**DO THIS**. Convert the lines of every item below into a JSON list of strings, one string per line, with blank lines omitted. Leave the pictures out of the answer.

**DATASET**.
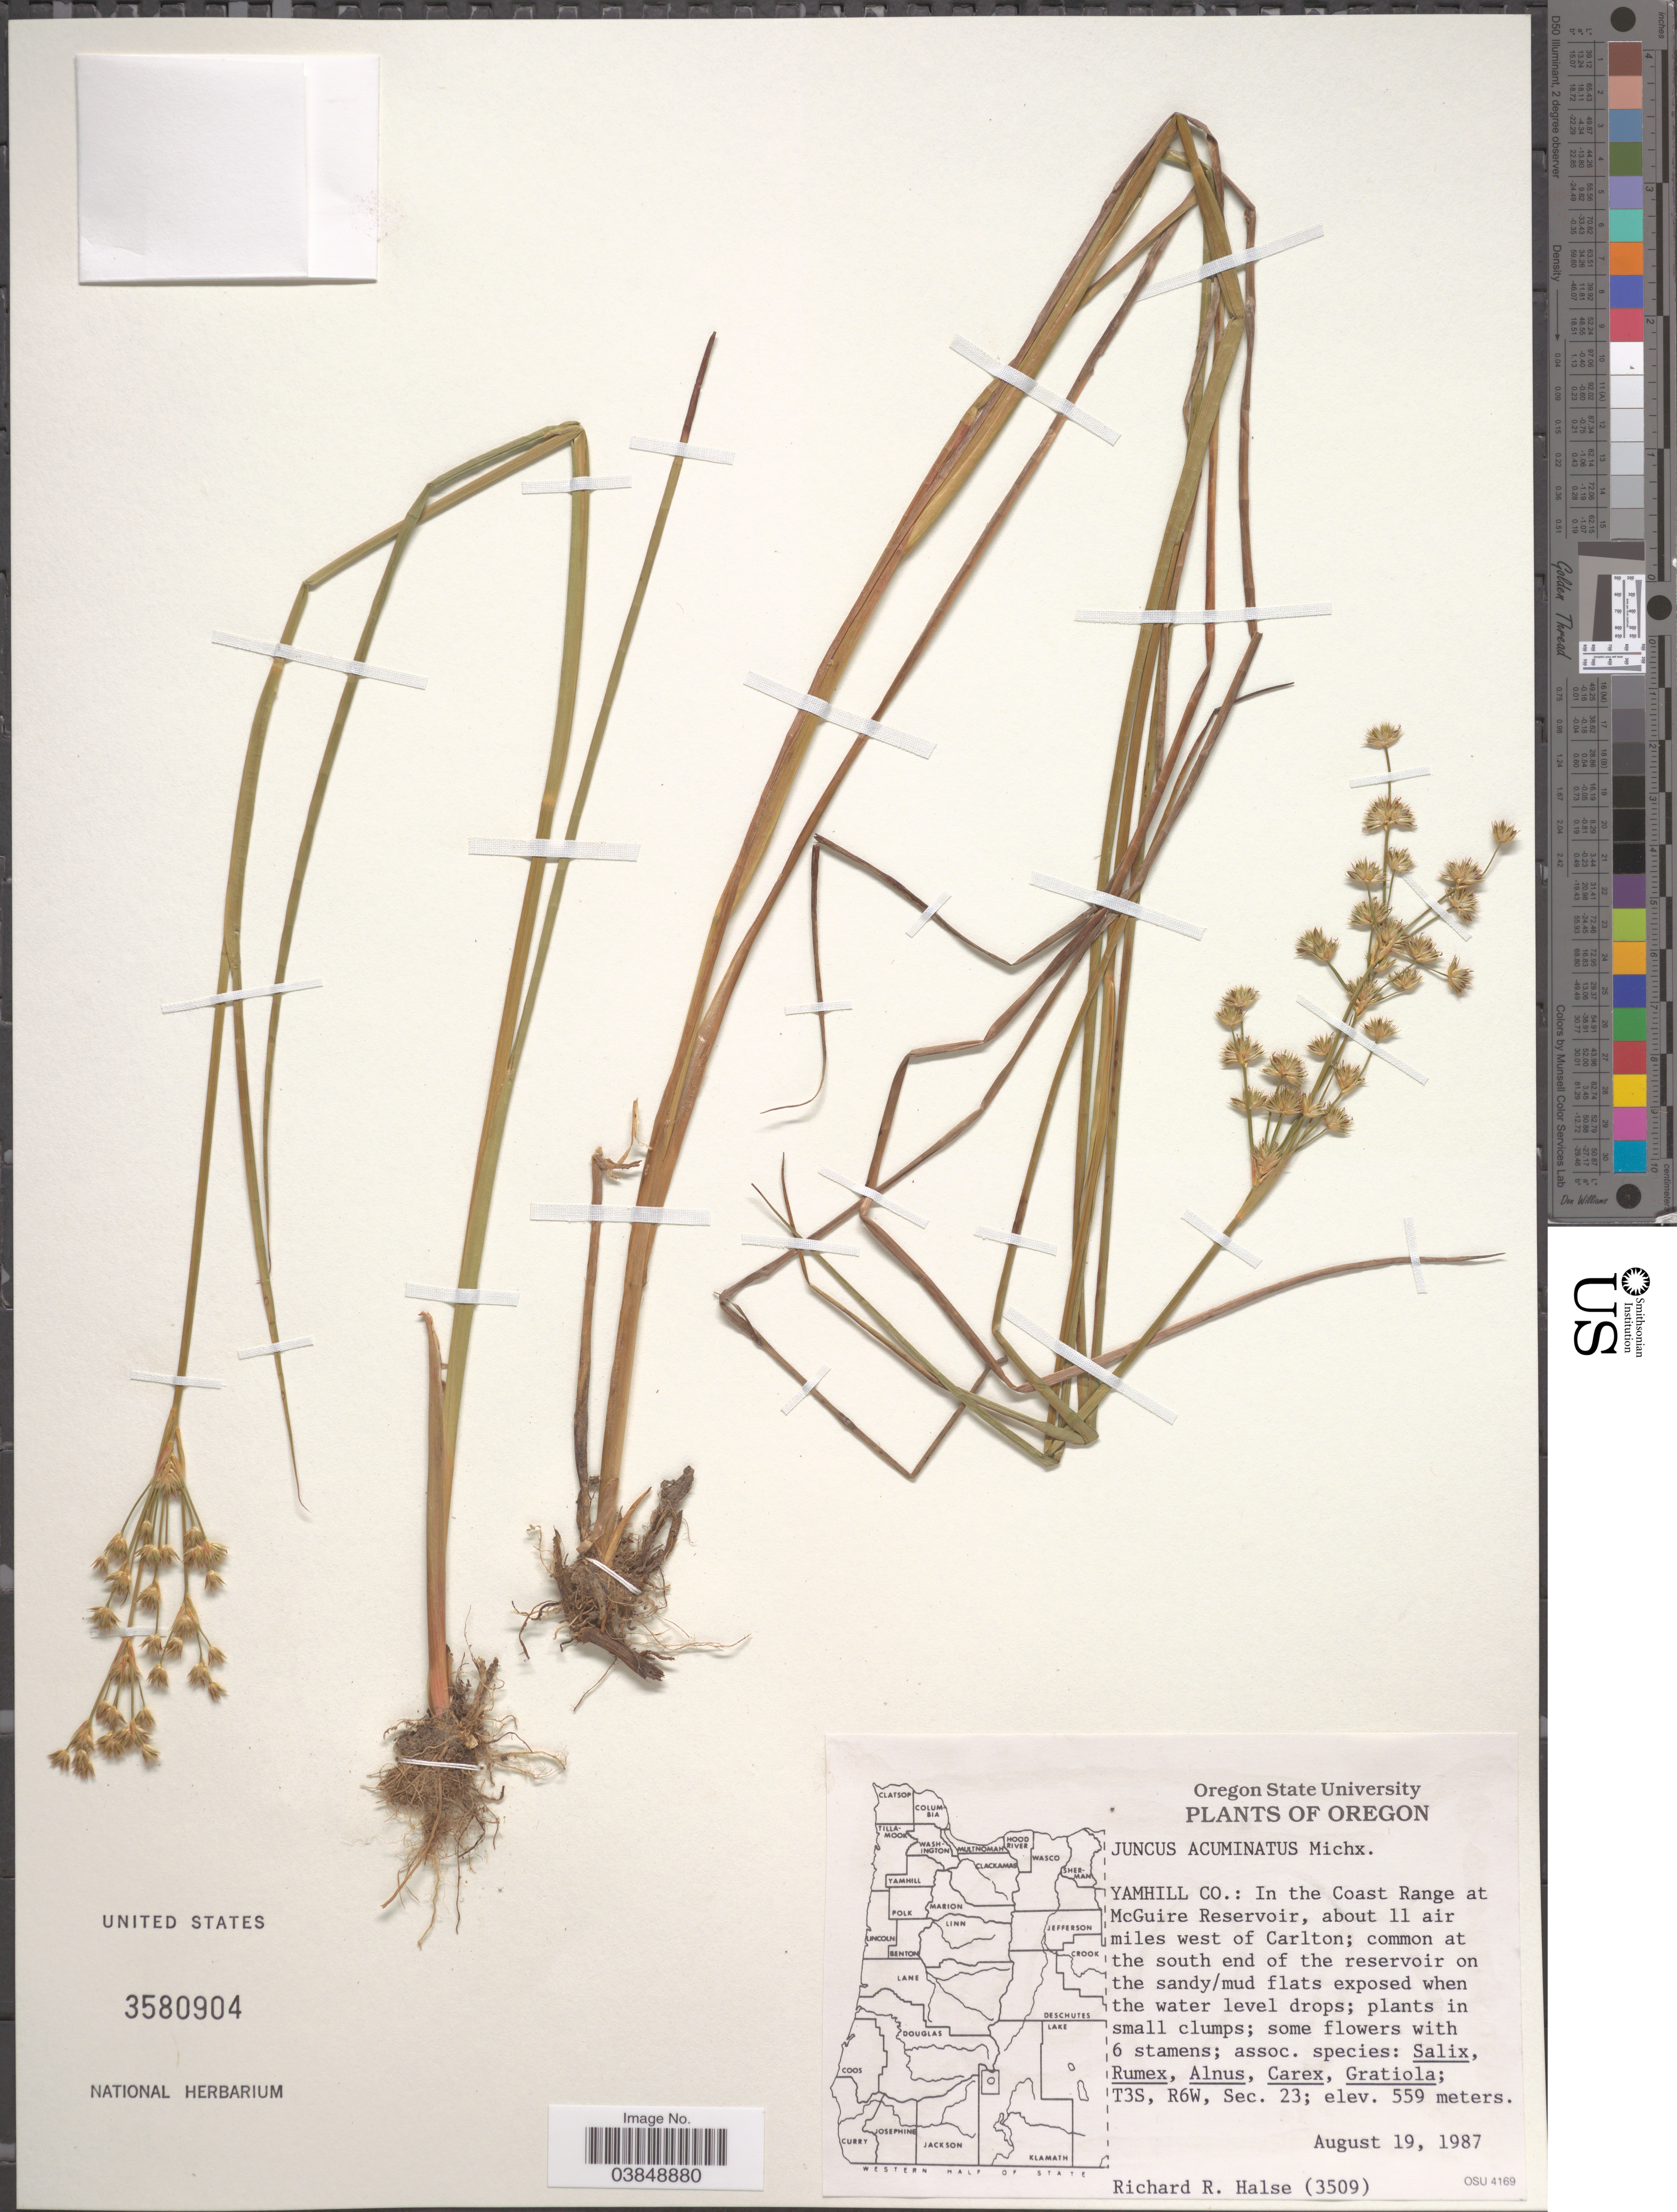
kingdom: Plantae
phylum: Tracheophyta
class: Liliopsida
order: Poales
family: Juncaceae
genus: Juncus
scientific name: Juncus acuminatus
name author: Michx.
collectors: R. Halse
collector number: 3509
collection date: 1987-08-19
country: United States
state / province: Oregon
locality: Yahmill Co.: In the Coast Range at McGuire Reservoir, about 11 air miles west of Carlton; common at the south end of the reservoir. T3S, R6W, Sec. 23.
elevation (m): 559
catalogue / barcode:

**ANSWER**.
[
  "kingdom: Plantae",
  "phylum: Tracheophyta",
  "class: Liliopsida",
  "order: Poales",
  "family: Juncaceae",
  "genus: Juncus",
  "scientific name: Juncus acuminatus",
  "name author: Michx.",
  "collectors: R. Halse",
  "collector number: 3509",
  "collection date: 1987-08-19",
  "country: United States",
  "state / province: Oregon",
  "locality: Yahmill Co.: In the Coast Range at McGuire Reservoir, about 11 air miles west of Carlton; common at the south end of the reservoir. T3S, R6W, Sec. 23.",
  "elevation (m): 559",
  "catalogue / barcode:"
]